Saved entries
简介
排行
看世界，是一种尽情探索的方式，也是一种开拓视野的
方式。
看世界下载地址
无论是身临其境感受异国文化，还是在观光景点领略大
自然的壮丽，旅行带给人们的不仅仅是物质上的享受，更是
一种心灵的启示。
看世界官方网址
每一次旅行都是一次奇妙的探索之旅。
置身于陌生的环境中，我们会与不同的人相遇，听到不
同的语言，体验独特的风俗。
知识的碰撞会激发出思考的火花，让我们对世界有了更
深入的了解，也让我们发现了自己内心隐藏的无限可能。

* [WHAT IS NEEDED] Repeat the saved entries word for word, every line in its original order.

* [OUTPUT FOR THIS EXERCISE]
简介
排行
看世界，是一种尽情探索的方式，也是一种开拓视野的
方式。
看世界下载地址
无论是身临其境感受异国文化，还是在观光景点领略大
自然的壮丽，旅行带给人们的不仅仅是物质上的享受，更是
一种心灵的启示。
看世界官方网址
每一次旅行都是一次奇妙的探索之旅。
置身于陌生的环境中，我们会与不同的人相遇，听到不
同的语言，体验独特的风俗。
知识的碰撞会激发出思考的火花，让我们对世界有了更
深入的了解，也让我们发现了自己内心隐藏的无限可能。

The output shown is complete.